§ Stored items
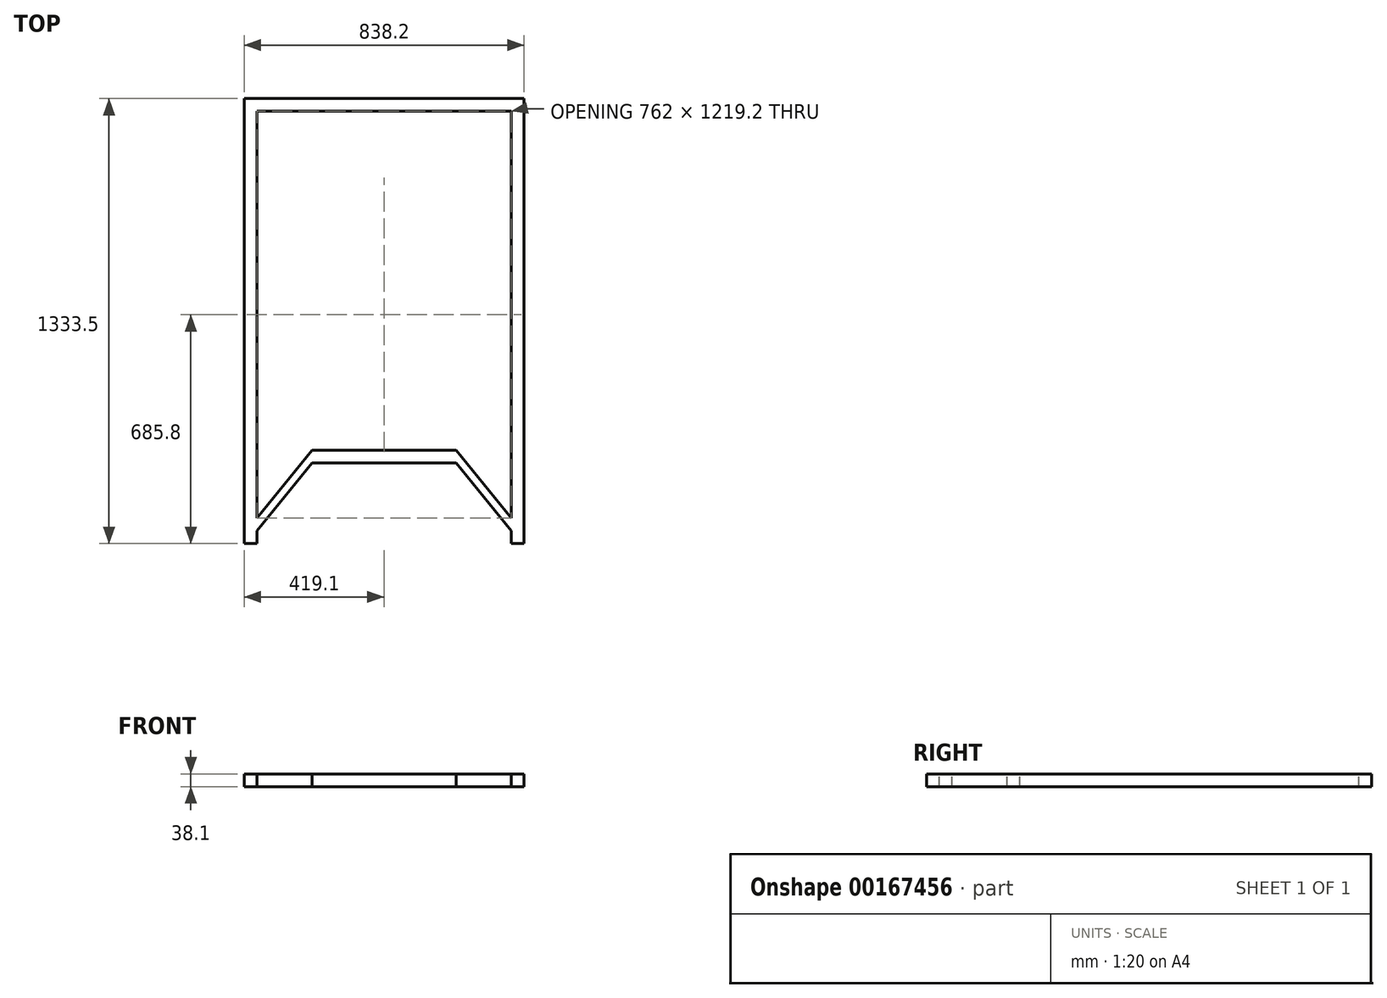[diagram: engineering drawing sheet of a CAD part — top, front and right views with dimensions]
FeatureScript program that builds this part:
annotation { "Feature Type Name" : "Feature", "Feature Type Description" : "" }
export const myFeature = defineFeature(function(context is Context, id is Id, definition is map)
    precondition{}
    {
        {
            var Q0;
            Q0=qCreatedBy(makeId("Top.planeOp"),FACE);
            var sketch = newSketch(context, id + "F0", { "sketchPlane" : qUnion([Q0])});
            skLineSegment(sketch, "E0.bottom", {"start": v(-419.1, 666.75) * mm, "end": v(419.1, 666.75) * mm});
            skLineSegment(sketch, "E0.left", {"start": v(-419.1, 666.75) * mm, "end": v(-419.1, -666.75) * mm});
            skLineSegment(sketch, "E0.right", {"start": v(419.1, 666.75) * mm, "end": v(419.1, -666.75) * mm});
            skPoint(sketch, "E0.middle", {"position": v(0, 0) * mm});
            skLineSegment(sketch, "E1.bottom", {"start": v(-381, 628.65) * mm, "end": v(381, 628.65) * mm});
            skLineSegment(sketch, "E1.left", {"start": v(-381, 628.65) * mm, "end": v(-381, -628.65) * mm});
            skLineSegment(sketch, "E1.right", {"start": v(381, 628.65) * mm, "end": v(381, -628.65) * mm});
            skLineSegment(sketch, "E2", {"start": v(-215.9, -425.45) * mm, "end": v(215.9, -425.45) * mm});
            skLineSegment(sketch, "E3", {"start": v(215.9, -425.45) * mm, "end": v(381, -628.65) * mm});
            skLineSegment(sketch, "E4", {"start": v(-215.9, -425.45) * mm, "end": v(-381, -628.65) * mm});
            skLineSegment(sketch, "E5", {"start": v(-215.9, -387.35) * mm, "end": v(215.9, -387.35) * mm});
            skLineSegment(sketch, "E6", {"start": v(-215.9, -387.35) * mm, "end": v(-381, -590.55) * mm});
            skLineSegment(sketch, "E7", {"start": v(215.9, -387.35) * mm, "end": v(381, -590.55) * mm});
            skLineSegment(sketch, "E8", {"start": v(-419.1, -666.75) * mm, "end": v(-381, -666.75) * mm});
            skLineSegment(sketch, "E9", {"start": v(-381, -666.75) * mm, "end": v(-381, -628.65) * mm});
            skLineSegment(sketch, "E10", {"start": v(419.1, -666.75) * mm, "end": v(381, -666.75) * mm});
            skLineSegment(sketch, "E11", {"start": v(381, -666.75) * mm, "end": v(381, -628.65) * mm});
            skSolve(sketch);
        }
        {
            var Q0;
            Q0=makeQuery(id+"F0.imprint","IMPRINT",FACE,{"disambiguationData":[TD([[makeQuery(id+"F0.imprint","IMPRINT",EDGE,{"derivedFrom":sQuery(id+"F0.wireOp",EDGE,"E2")}),1.0]])]});
            var Q1;
            Q1=makeQuery(id+"F0.imprint","IMPRINT",FACE,{"disambiguationData":[TD([[makeQuery(id+"F0.imprint","IMPRINT",EDGE,{"derivedFrom":sQuery(id+"F0.wireOp",EDGE,"E0.bottom")}),-1.0]])]});
            extrude(context, id + "F1", {"entities" : qUnion([Q0, Q1]), "oppositeDirection" : true, "depth" : 38.1 * mm});
        }
    });
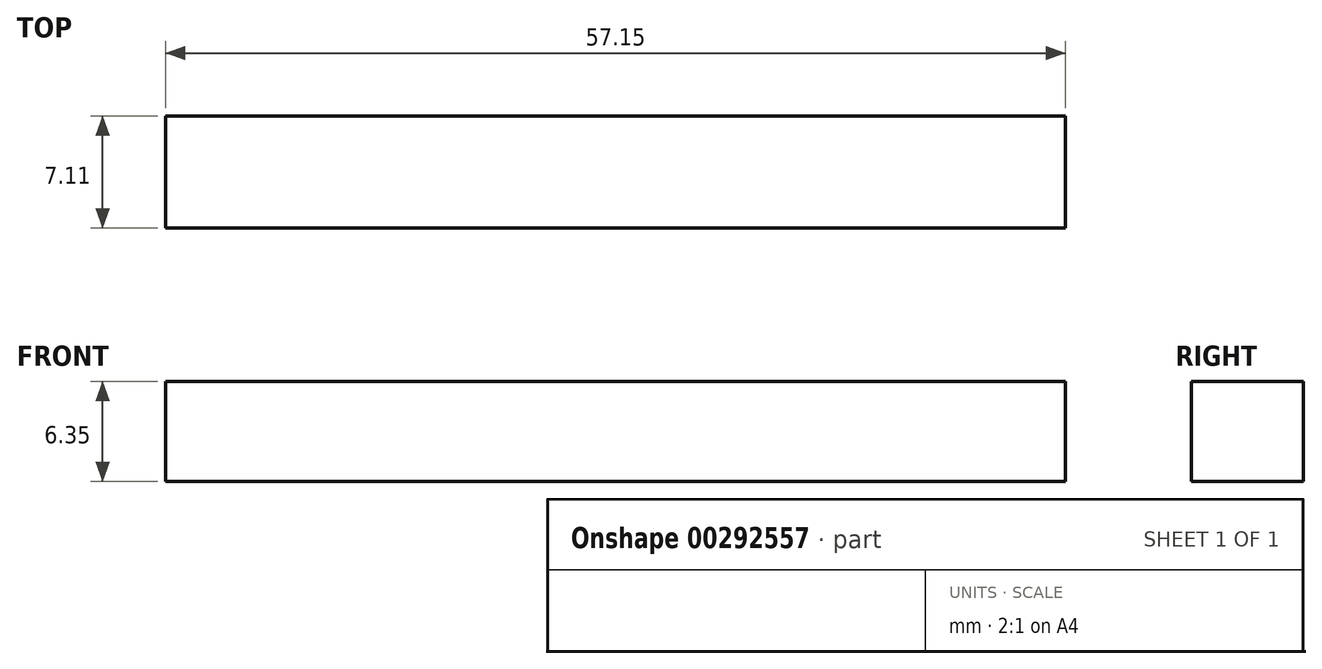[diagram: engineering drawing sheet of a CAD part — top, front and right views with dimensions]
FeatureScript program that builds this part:
annotation { "Feature Type Name" : "Feature", "Feature Type Description" : "" }
export const myFeature = defineFeature(function(context is Context, id is Id, definition is map)
    precondition{}
    {
        {
            var Q0;
            Q0=qCreatedBy(makeId("Front.planeOp"),FACE);
            var sketch = newSketch(context, id + "F0", { "sketchPlane" : qUnion([Q0])});
            skLineSegment(sketch, "E0.bottom", {"start": v(-5.94, 6.41) * mm, "end": v(51.21, 6.41) * mm});
            skLineSegment(sketch, "E0.top", {"start": v(-5.94, 0.06) * mm, "end": v(51.21, 0.06) * mm});
            skLineSegment(sketch, "E0.left", {"start": v(-5.94, 6.41) * mm, "end": v(-5.94, 0.06) * mm});
            skLineSegment(sketch, "E0.right", {"start": v(51.21, 6.41) * mm, "end": v(51.21, 0.06) * mm});
            skSolve(sketch);
        }
        {
            var Q0;
            Q0 = qSketchRegion(id + "F0", true);
            extrude(context, id + "F1", {"entities" : qUnion([Q0]), "depth" : 7.11 * mm});
        }
    });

§ Description of the task
Find each line in the material above that contains the string "extrude", and copy every such line.

§ Output of the task
            extrude(context, id + "F1", {"entities" : qUnion([Q0, Q1]), "oppositeDirection" : true, "depth" : 38.1 * mm});
            extrude(context, id + "F1", {"entities" : qUnion([Q0]), "depth" : 7.11 * mm});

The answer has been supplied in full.